İnternette yazarı yapay zekâ olan öyküler var. Yakın gelecekte parlak edebi eserler de okuyacağız. Okuduğumuz romanı yapay zekânın mı yoksa insanın mı yazdığını anlamayacağımız günler çok uzak değil.
- Bir öykü kitabınızı biliyoruz. Yeni çalışmalarınız var mı?

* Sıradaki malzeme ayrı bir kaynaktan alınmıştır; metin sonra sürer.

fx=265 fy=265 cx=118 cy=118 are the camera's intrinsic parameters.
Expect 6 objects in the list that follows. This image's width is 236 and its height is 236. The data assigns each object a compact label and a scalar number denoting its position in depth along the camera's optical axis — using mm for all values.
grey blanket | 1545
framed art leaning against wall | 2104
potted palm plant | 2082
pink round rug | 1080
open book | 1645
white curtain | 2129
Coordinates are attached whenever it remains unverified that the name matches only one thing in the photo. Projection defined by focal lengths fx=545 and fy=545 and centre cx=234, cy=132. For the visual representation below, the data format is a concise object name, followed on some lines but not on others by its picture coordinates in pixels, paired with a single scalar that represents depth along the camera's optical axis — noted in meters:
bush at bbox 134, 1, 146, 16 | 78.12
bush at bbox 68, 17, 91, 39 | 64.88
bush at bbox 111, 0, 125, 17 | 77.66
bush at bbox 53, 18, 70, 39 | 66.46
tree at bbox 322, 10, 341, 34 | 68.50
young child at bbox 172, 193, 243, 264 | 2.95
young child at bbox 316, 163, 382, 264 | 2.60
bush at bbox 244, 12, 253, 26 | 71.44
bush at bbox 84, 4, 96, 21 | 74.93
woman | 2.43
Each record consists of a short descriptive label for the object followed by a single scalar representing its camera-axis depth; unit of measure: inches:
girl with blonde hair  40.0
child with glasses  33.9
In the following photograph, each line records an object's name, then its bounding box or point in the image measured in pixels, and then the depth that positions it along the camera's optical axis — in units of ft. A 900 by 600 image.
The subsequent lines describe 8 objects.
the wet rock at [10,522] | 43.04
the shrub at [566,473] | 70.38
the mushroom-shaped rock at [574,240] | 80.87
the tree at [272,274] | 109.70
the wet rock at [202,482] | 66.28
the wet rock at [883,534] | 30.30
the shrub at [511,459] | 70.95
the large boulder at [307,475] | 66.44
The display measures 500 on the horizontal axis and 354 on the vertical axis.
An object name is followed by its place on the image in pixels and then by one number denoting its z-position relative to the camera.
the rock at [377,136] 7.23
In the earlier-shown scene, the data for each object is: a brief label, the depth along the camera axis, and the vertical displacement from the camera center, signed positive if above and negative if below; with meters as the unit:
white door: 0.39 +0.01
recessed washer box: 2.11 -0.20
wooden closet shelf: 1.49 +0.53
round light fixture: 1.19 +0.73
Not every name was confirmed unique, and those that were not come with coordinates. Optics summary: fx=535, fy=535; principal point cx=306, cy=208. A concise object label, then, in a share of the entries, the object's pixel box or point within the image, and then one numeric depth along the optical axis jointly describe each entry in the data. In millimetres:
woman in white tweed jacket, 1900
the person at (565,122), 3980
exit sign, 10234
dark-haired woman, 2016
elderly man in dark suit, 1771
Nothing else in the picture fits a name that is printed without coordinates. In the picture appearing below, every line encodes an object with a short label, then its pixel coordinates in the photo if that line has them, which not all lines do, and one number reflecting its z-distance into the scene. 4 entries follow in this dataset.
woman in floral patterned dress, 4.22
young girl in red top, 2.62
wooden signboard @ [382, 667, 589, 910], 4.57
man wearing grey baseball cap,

“Lacivert Kadife Ceket” adlı bir öykü kitabım var. 2009 yılında aynı adlı öyküyle Ümit Kaftancıoğlu Öykü yarışmasında birincilik kazandım. Pek çok dergide öykülerim yayımlandı. Onun dışında yine pek çok dergide popüler bilimsel yazılar yazdım. Bazı edebi dergilerin yayın kurullarında yer aldım. Şu sıralar 2012’de yazmaya başladığım bir romanı bitirdim. Kahramanım Megara gezegenine düşünce oranın dilini öğrenmek zorunda kaldım (!) ve olayları daha iyi anlatabilmek için romanı Megaraca yazdım. Tabii ortaya bir de Megaraca-Türkçe sözlük çıktı. Şimdi romanı Megaraca’dan Türkçeye çeviriyorum.